*** Opening of TASK MATERIAL ***

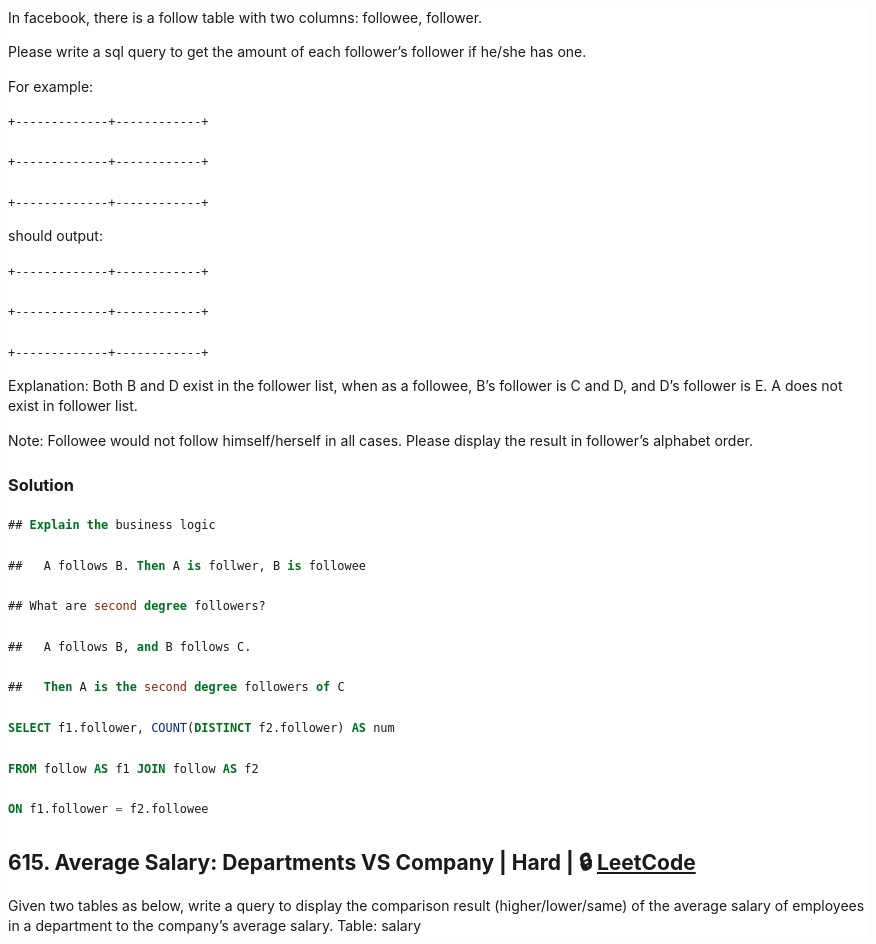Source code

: In facebook, there is a follow table with two columns: followee, follower.

Please write a sql query to get the amount of each follower’s follower if he/she has one.

For example:

```undefined
+-------------+------------+

+-------------+------------+

+-------------+------------+
```

should output:

```undefined
+-------------+------------+

+-------------+------------+

+-------------+------------+
```

Explanation: Both B and D exist in the follower list, when as a followee, B’s follower is C and D, and D’s follower is E. A does not exist in follower list.

Note: Followee would not follow himself/herself in all cases. Please display the result in follower’s alphabet order.

### Solution

```sql
## Explain the business logic

##   A follows B. Then A is follwer, B is followee

## What are second degree followers?

##   A follows B, and B follows C.

##   Then A is the second degree followers of C

SELECT f1.follower, COUNT(DISTINCT f2.follower) AS num

FROM follow AS f1 JOIN follow AS f2

ON f1.follower = f2.followee
```

## 615\. Average Salary: Departments VS Company | Hard | 🔒 [LeetCode](https://leetcode.com/problems/average-salary-departments-vs-company)

Given two tables as below, write a query to display the comparison result (higher/lower/same) of the average salary of employees in a department to the company’s average salary. Table: salary
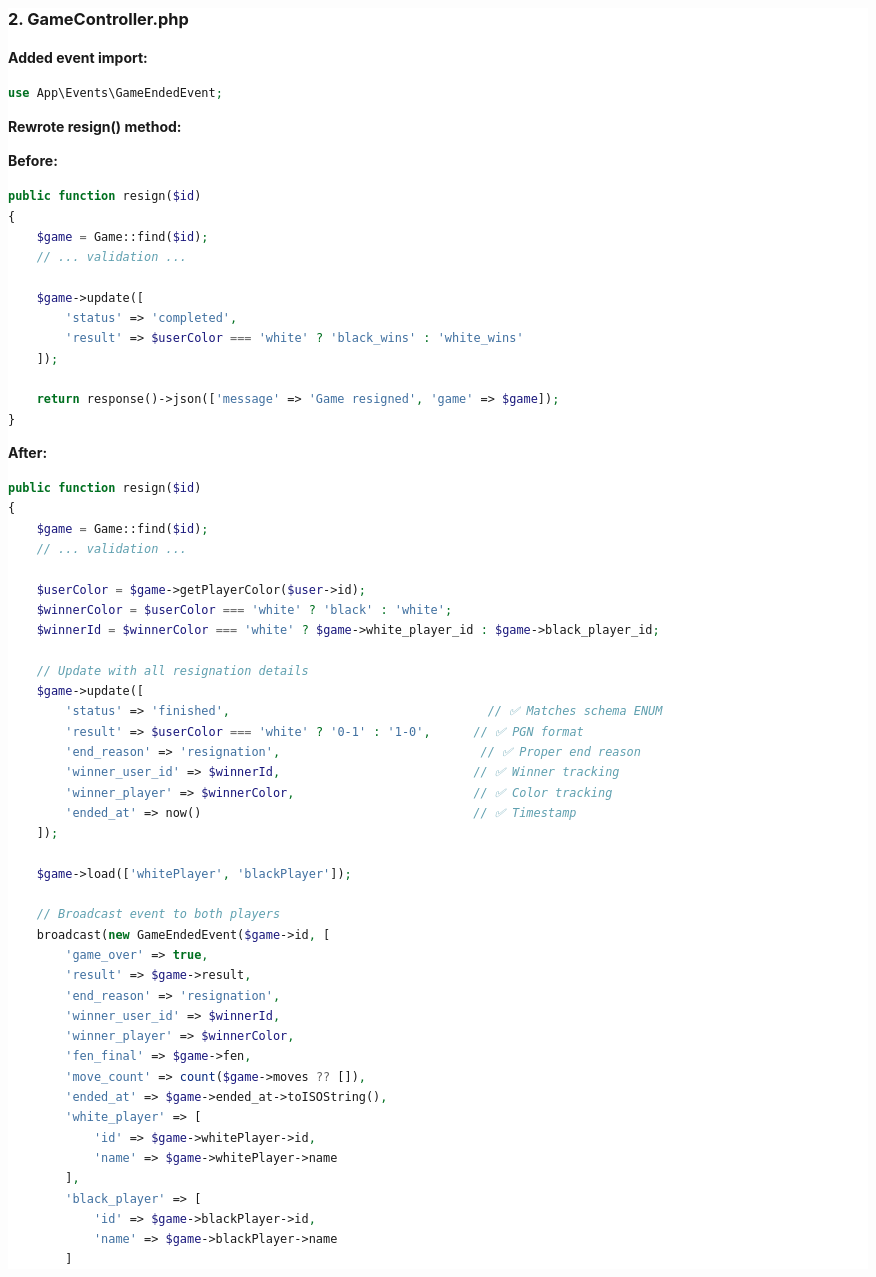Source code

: ### 2. GameController.php
**Added event import:**
```php
use App\Events\GameEndedEvent;
```

**Rewrote resign() method:**

**Before:**
```php
public function resign($id)
{
    $game = Game::find($id);
    // ... validation ...

    $game->update([
        'status' => 'completed',
        'result' => $userColor === 'white' ? 'black_wins' : 'white_wins'
    ]);

    return response()->json(['message' => 'Game resigned', 'game' => $game]);
}
```

**After:**
```php
public function resign($id)
{
    $game = Game::find($id);
    // ... validation ...

    $userColor = $game->getPlayerColor($user->id);
    $winnerColor = $userColor === 'white' ? 'black' : 'white';
    $winnerId = $winnerColor === 'white' ? $game->white_player_id : $game->black_player_id;

    // Update with all resignation details
    $game->update([
        'status' => 'finished',                                    // ✅ Matches schema ENUM
        'result' => $userColor === 'white' ? '0-1' : '1-0',      // ✅ PGN format
        'end_reason' => 'resignation',                            // ✅ Proper end reason
        'winner_user_id' => $winnerId,                           // ✅ Winner tracking
        'winner_player' => $winnerColor,                         // ✅ Color tracking
        'ended_at' => now()                                      // ✅ Timestamp
    ]);

    $game->load(['whitePlayer', 'blackPlayer']);

    // Broadcast event to both players
    broadcast(new GameEndedEvent($game->id, [
        'game_over' => true,
        'result' => $game->result,
        'end_reason' => 'resignation',
        'winner_user_id' => $winnerId,
        'winner_player' => $winnerColor,
        'fen_final' => $game->fen,
        'move_count' => count($game->moves ?? []),
        'ended_at' => $game->ended_at->toISOString(),
        'white_player' => [
            'id' => $game->whitePlayer->id,
            'name' => $game->whitePlayer->name
        ],
        'black_player' => [
            'id' => $game->blackPlayer->id,
            'name' => $game->blackPlayer->name
        ]
```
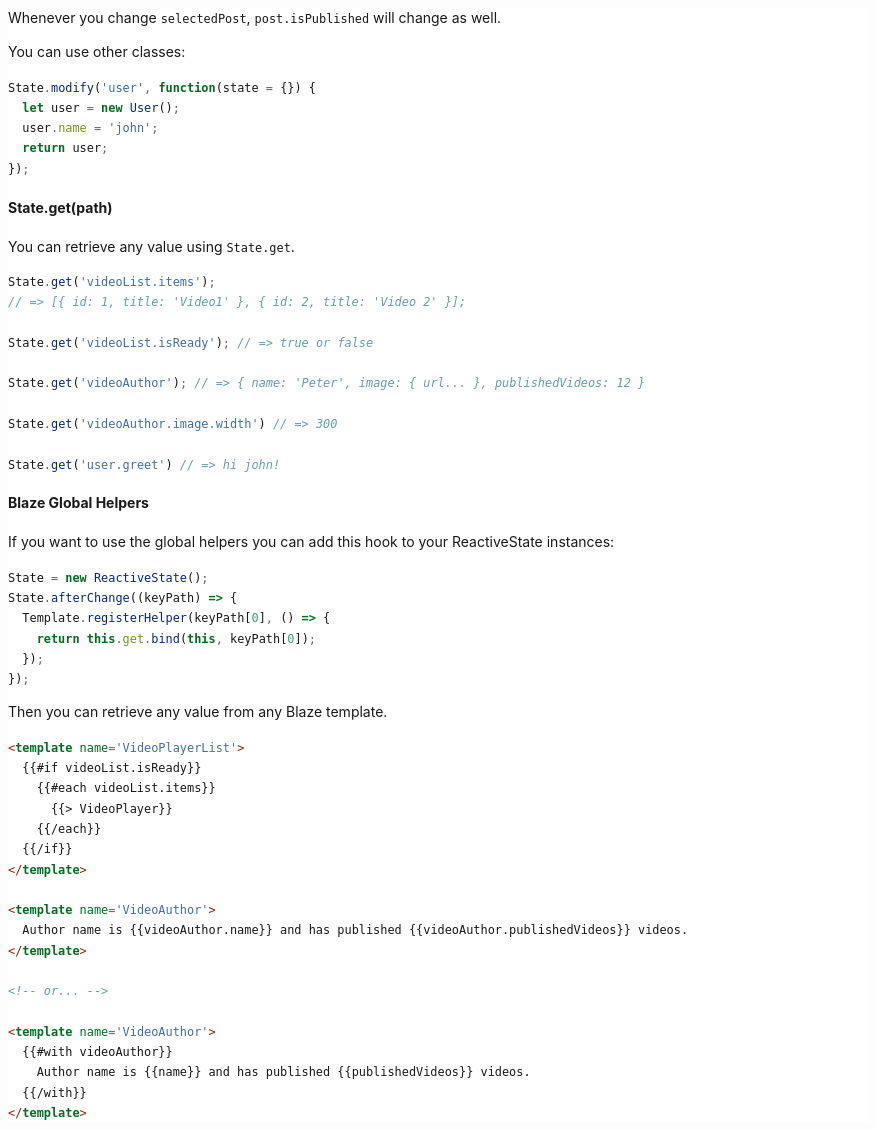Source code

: Whenever you change `selectedPost`, `post.isPublished` will change as well.

You can use other classes:

```javascript
State.modify('user', function(state = {}) {
  let user = new User();
  user.name = 'john';
  return user;
});
```

#### State.get(path)

You can retrieve any value using `State.get`.

```javascript
State.get('videoList.items');
// => [{ id: 1, title: 'Video1' }, { id: 2, title: 'Video 2' }];

State.get('videoList.isReady'); // => true or false  

State.get('videoAuthor'); // => { name: 'Peter', image: { url... }, publishedVideos: 12 }

State.get('videoAuthor.image.width') // => 300

State.get('user.greet') // => hi john!
```

#### Blaze Global Helpers

If you want to use the global helpers you can add this hook to your ReactiveState instances:


```javascript
State = new ReactiveState();
State.afterChange((keyPath) => {
  Template.registerHelper(keyPath[0], () => {
    return this.get.bind(this, keyPath[0]);
  });
});
```

Then you can retrieve any value from any Blaze template.

```html
<template name='VideoPlayerList'>
  {{#if videoList.isReady}}
    {{#each videoList.items}}
      {{> VideoPlayer}}
    {{/each}}
  {{/if}}
</template>

<template name='VideoAuthor'>
  Author name is {{videoAuthor.name}} and has published {{videoAuthor.publishedVideos}} videos.
</template>

<!-- or... -->

<template name='VideoAuthor'>
  {{#with videoAuthor}}
    Author name is {{name}} and has published {{publishedVideos}} videos.
  {{/with}}
</template>
```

*** Close of TASK MATERIAL ***

WORK REQUIRED: Search the entries for the word "write". Copy each line where it appears.

YOUR RESPONSE:
Please write a sql query to get the amount of each follower’s follower if he/she has one.
Given two tables as below, write a query to display the comparison result (higher/lower/same) of the average salary of employees in a department to the company’s average salary. Table: salary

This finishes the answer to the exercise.